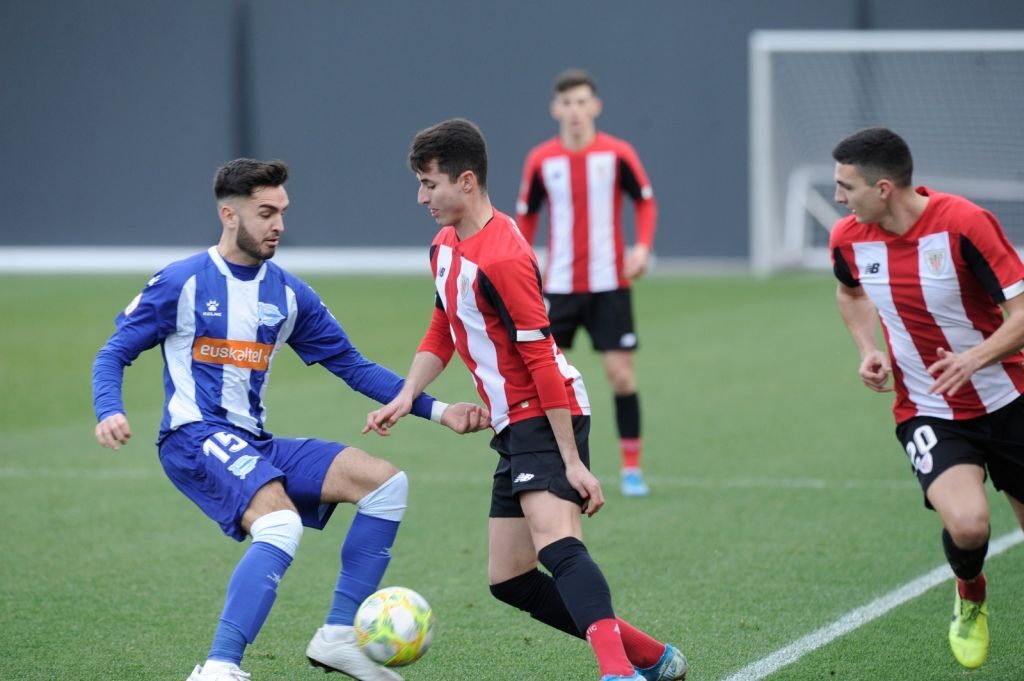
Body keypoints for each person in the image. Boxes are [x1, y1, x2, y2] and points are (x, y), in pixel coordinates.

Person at [91, 158, 488, 681]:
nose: (278, 224)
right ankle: (218, 668)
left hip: (254, 443)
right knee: (279, 523)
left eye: (282, 211)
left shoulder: (289, 294)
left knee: (385, 484)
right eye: (265, 212)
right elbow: (113, 352)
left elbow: (351, 365)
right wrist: (109, 409)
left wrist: (439, 410)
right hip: (193, 438)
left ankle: (339, 637)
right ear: (229, 214)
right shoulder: (181, 282)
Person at [363, 118, 687, 681]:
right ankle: (650, 657)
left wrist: (571, 461)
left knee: (557, 544)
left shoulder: (506, 257)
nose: (422, 197)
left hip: (547, 409)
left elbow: (541, 361)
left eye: (429, 183)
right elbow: (442, 327)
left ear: (467, 181)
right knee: (510, 577)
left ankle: (618, 673)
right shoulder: (443, 247)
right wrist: (407, 394)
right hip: (514, 424)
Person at [830, 127, 1024, 670]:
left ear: (884, 188)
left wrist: (974, 357)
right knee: (967, 525)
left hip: (1010, 399)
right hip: (929, 410)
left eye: (847, 186)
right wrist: (868, 347)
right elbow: (849, 292)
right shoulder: (848, 238)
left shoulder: (964, 224)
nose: (839, 198)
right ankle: (970, 592)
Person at [515, 68, 658, 497]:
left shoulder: (617, 154)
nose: (575, 111)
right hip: (558, 286)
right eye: (567, 103)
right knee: (541, 376)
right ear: (555, 109)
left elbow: (645, 203)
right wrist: (524, 261)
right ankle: (539, 461)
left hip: (610, 283)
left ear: (595, 106)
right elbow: (526, 215)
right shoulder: (542, 159)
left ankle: (631, 469)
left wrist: (642, 248)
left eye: (582, 102)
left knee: (620, 376)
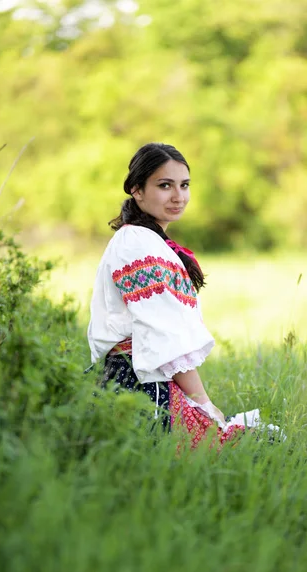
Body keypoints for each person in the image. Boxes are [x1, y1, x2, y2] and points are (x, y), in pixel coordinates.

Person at [87, 142, 260, 448]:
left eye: (184, 185)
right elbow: (161, 333)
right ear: (137, 190)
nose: (178, 196)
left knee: (245, 443)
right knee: (244, 446)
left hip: (150, 377)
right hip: (140, 384)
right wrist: (203, 401)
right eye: (165, 185)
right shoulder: (137, 244)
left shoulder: (149, 240)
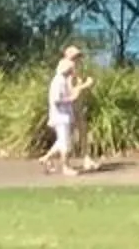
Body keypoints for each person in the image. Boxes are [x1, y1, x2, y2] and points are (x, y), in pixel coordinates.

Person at [42, 46, 87, 177]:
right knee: (65, 142)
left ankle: (46, 159)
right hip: (60, 116)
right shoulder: (59, 81)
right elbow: (57, 100)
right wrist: (71, 98)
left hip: (65, 115)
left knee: (63, 141)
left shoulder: (63, 80)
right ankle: (65, 167)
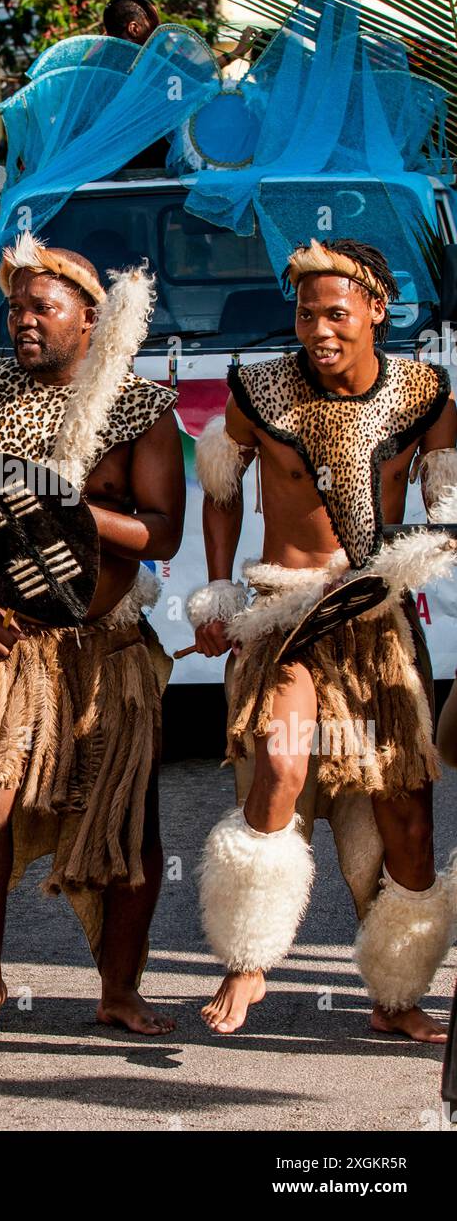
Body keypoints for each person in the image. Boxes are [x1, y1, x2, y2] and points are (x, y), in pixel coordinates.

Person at [0, 231, 185, 1045]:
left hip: (106, 644)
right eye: (14, 306)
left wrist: (62, 507)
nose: (22, 319)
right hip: (4, 637)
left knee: (129, 822)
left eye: (41, 306)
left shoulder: (139, 407)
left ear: (89, 320)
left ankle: (118, 991)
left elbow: (161, 534)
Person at [189, 237, 457, 1042]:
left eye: (335, 313)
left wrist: (408, 557)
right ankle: (246, 960)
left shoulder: (425, 396)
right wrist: (219, 590)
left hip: (376, 623)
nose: (318, 329)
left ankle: (397, 994)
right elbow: (219, 487)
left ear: (376, 310)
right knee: (277, 763)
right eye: (305, 314)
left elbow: (443, 514)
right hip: (285, 617)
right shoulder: (258, 391)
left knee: (405, 814)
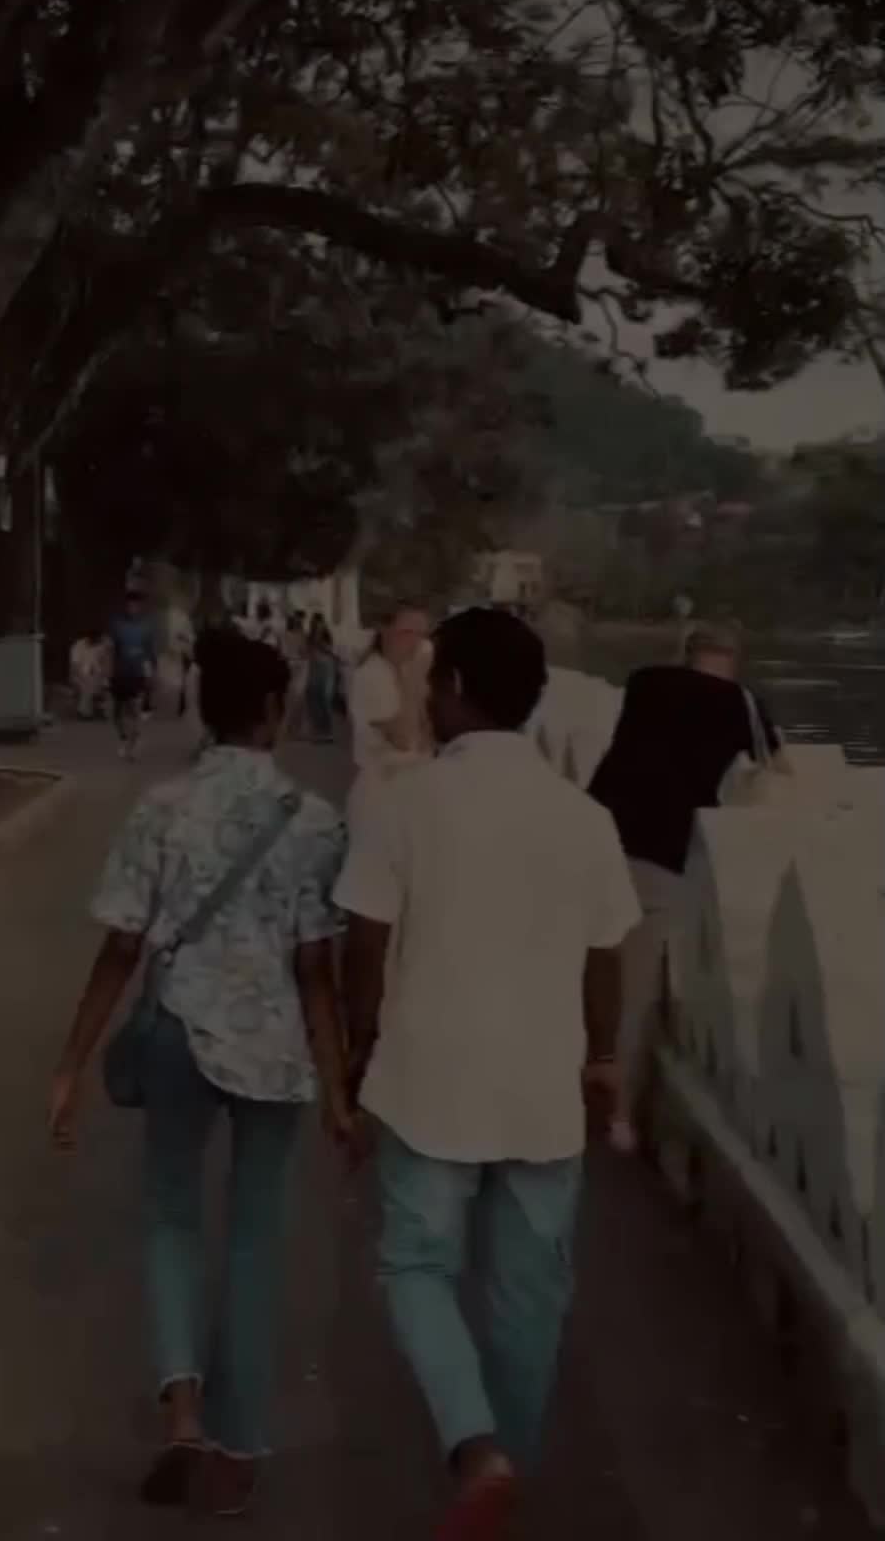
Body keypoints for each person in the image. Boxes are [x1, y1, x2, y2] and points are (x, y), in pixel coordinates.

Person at [337, 609, 639, 1540]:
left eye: (433, 679)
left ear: (458, 685)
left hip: (429, 1078)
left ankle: (476, 1450)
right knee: (529, 1298)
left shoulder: (404, 804)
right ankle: (508, 1483)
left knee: (416, 1266)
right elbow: (605, 956)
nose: (426, 695)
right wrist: (600, 1059)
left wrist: (356, 1054)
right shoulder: (585, 818)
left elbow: (364, 942)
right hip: (543, 1087)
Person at [49, 630, 352, 1517]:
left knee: (172, 1218)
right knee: (255, 1240)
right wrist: (339, 1092)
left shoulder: (163, 806)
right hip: (274, 1050)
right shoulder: (314, 820)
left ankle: (182, 1416)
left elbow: (121, 946)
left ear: (206, 710)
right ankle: (237, 1445)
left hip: (178, 1031)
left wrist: (70, 1063)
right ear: (274, 711)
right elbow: (317, 972)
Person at [588, 620, 783, 1151]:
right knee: (634, 986)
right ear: (733, 662)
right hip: (659, 852)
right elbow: (777, 768)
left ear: (685, 654)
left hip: (594, 834)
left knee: (577, 960)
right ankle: (618, 1114)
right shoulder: (742, 704)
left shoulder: (644, 681)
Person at [348, 603, 432, 776]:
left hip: (413, 774)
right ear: (384, 630)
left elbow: (428, 729)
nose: (416, 643)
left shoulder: (404, 669)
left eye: (421, 634)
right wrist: (414, 682)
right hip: (383, 779)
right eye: (406, 632)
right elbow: (403, 740)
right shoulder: (371, 675)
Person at [108, 588, 157, 760]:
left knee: (135, 710)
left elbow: (150, 653)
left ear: (141, 606)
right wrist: (108, 672)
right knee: (117, 712)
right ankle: (124, 738)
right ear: (126, 605)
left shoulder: (146, 627)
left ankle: (132, 745)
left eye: (137, 604)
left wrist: (150, 675)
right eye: (131, 604)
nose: (134, 607)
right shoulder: (117, 625)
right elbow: (111, 649)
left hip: (137, 674)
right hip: (120, 673)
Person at [304, 614, 338, 744]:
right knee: (313, 700)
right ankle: (318, 731)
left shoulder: (325, 636)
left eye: (320, 623)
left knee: (324, 700)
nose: (318, 626)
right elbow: (307, 651)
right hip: (314, 669)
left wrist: (319, 643)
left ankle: (327, 732)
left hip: (325, 669)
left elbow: (330, 650)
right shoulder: (310, 637)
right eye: (316, 623)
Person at [70, 630, 109, 720]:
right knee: (87, 684)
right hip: (80, 674)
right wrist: (84, 676)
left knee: (104, 682)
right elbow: (75, 666)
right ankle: (84, 711)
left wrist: (103, 674)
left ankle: (98, 708)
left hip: (97, 674)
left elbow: (105, 663)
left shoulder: (102, 646)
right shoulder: (78, 646)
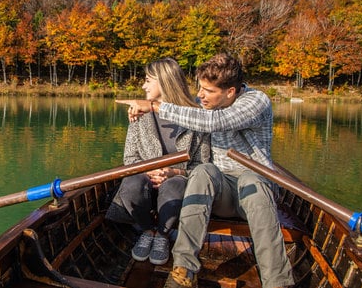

★ ★ ★ ★ ★ ★ ★

## Your assignment
All lines above from the one containing "right ear: (384, 630)" to the one containing "right shoulder: (371, 675)" must be repeated exactly, both lines included, and no others.

## Solution to this problem
right ear: (384, 630)
left elbow: (428, 729)
nose: (416, 643)
left shoulder: (404, 669)
left eye: (421, 634)
right wrist: (414, 682)
right hip: (383, 779)
right eye: (406, 632)
right elbow: (403, 740)
right shoulder: (371, 675)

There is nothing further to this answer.